Yes, labor was kind of traumatic and it hurt. But by the next day, I couldn’t tell you what it felt like if I tried. Pain is not what I think about when I think about that day. I do remember not feeling a love for my baby with the strength and force as if my heart was outside my body those first few days, even though I certainly didn’t feel ambivalent either. I felt an unquestionable love and attachment to her, but I was kind of disappointed not to immediately know what that love everyone talked about felt like. A few weeks later, though, I realized that feeling had just snuck up on me. This girl is my absolute everything. And now when I think back to those first few days, I realize the tremendous love I was waiting to feel was already there. I have known and loved her my whole life.

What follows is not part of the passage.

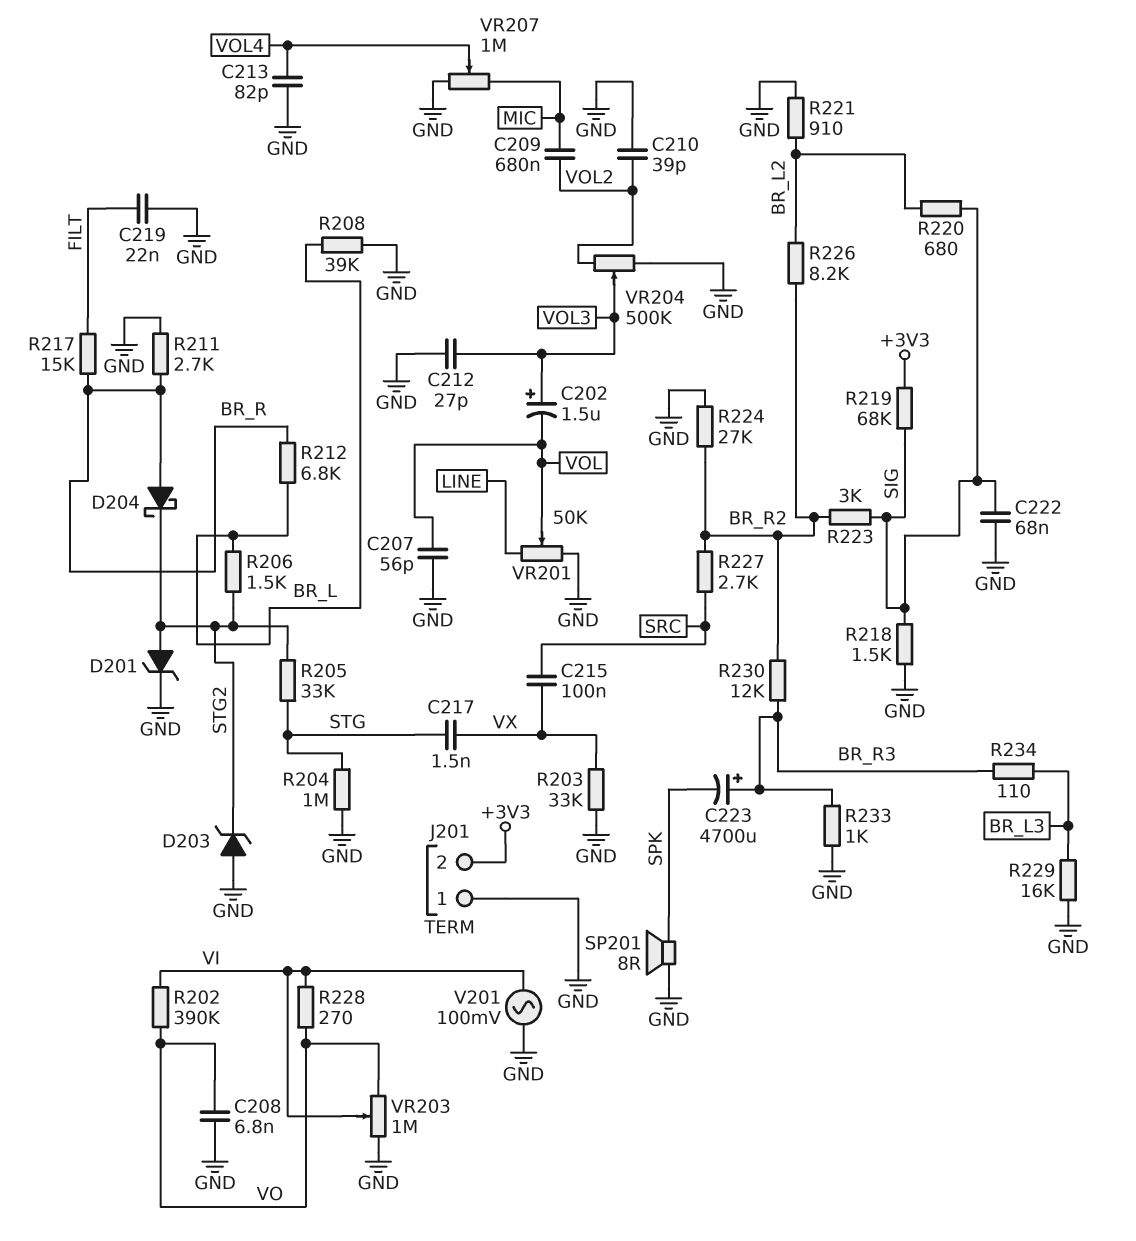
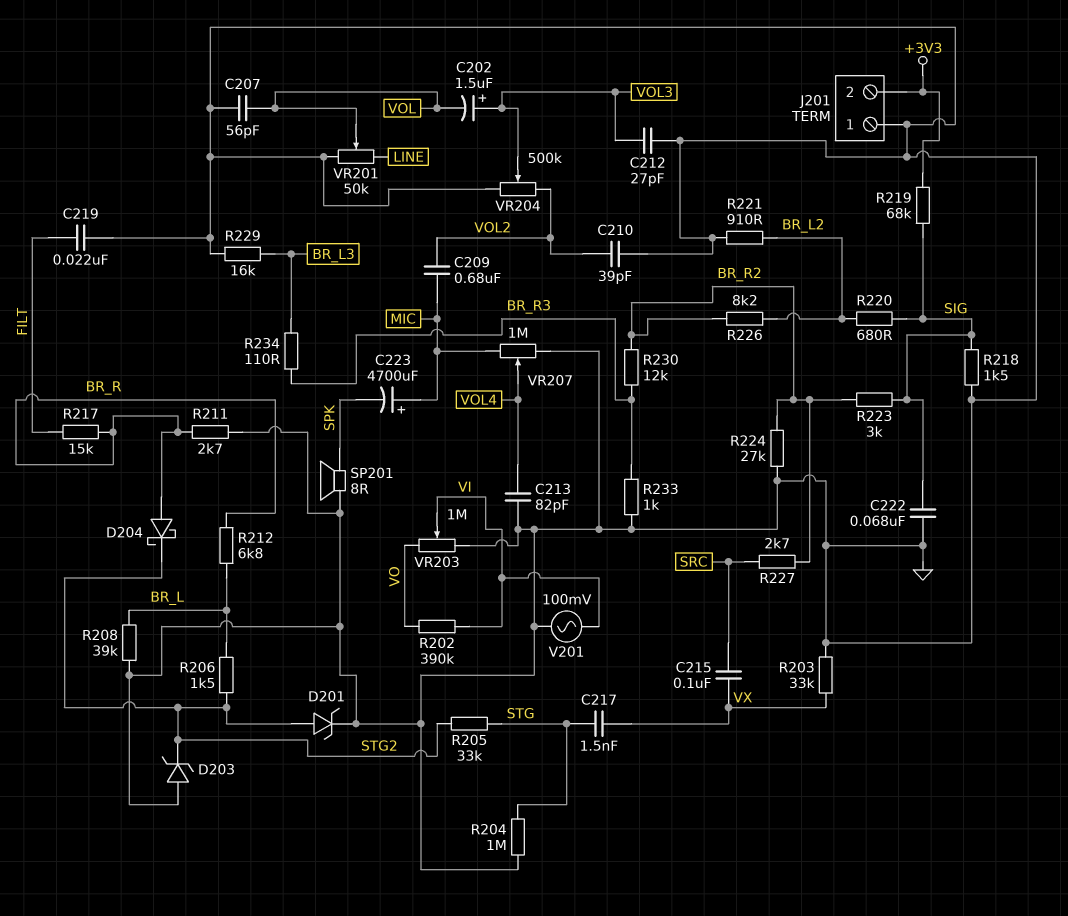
C208: 6.8nF (GND, VO) -> none
C223: 4700uF (plus BR_R3, minus SPK) -> 4700uF (plus MIC, minus SPK)
R228: 270 (VI, VO) -> none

Sure, the beginning is tremendously tiring. Everyone says those first two weeks are the worst. My baby was born underweight, and as a result of the breast reduction I had 13 years ago, I didn’t make enough milk to exclusively breastfeed, so I was put on a plan that involved nursing, then feeding her a supplement of formula or expressed breastmilk, then pumping… every 2-3 hours around the clock. This was my first limitation as a single mom. It was only achievable with my mother’s help while she stayed with me the first two weeks, because she could feed the supplementation while I pumped so that the full feeding could be accomplished in about an hour, which gave us an hour until we had to do it all over again. I knew when my mom left, there was no world where I could keep up this “triple feed” on my own without risking unhealthy levels of sleep deprivation that put me and my baby at risk of an unsafe environment. I had to let one of those things go to make sure I was providing a safe environment for baby, and it couldn’t be the supplementation as long as I wasn’t producing enough milk. Even though I prepared myself not to be able to breastfeed at all given my reduction and was thrilled to exceed my expectations during those first few weeks, I was surprised to still be so sad and let down when it failed. Nevertheless, when she turned three weeks old, I remember thinking the first few weeks were not nearly as bad as people said it would be! I just functioned on autopilot, doing what I needed to do. It wasn’t until the fog started to lift and I looked back on this crazy time that the clarity and perspective only hindsight can provide helped me to see that I had actually survived a pretty intense couple of weeks.
Already, I can say having this baby is the best thing I’ve ever done, and I can’t imagine having done it any other way. I am kind of amazed at just how much I can do on my own as a mom each day. I have written and deleted a few examples because they are all such small things – but it is the small victories that reiterate to me just how capable I am. Bathing my baby; feeding her and myself and our two dogs at the same time; bringing the garbage to the trash room; picking up packages and getting them to my apartment with her in hand as well. We find creative solutions to logistical challenges.
I am part of a first-time moms group where I am the only single one out of 12 of us, and it has validated for me just how much of this new mom stuff is exactly the same for all of us. While I have different logistics to consider, we are all feeling and working through the same things at the same time. None of that changes because I am doing it on my own, except for in some cases where we all actually agree I may have it easier (no one to complain about not taking 50% of the load that always seems to fall to mom anyway! No in-laws overstepping bounds that I have to find a way to express without starting a family war!)
I haven’t given up on the other dream – that I will find the guy and our family will grow. In fact, somewhat serendipitously and certainly unexpectedly, I started dating a few weeks ago. But all things in time. I couldn’t be happier with the family we have now.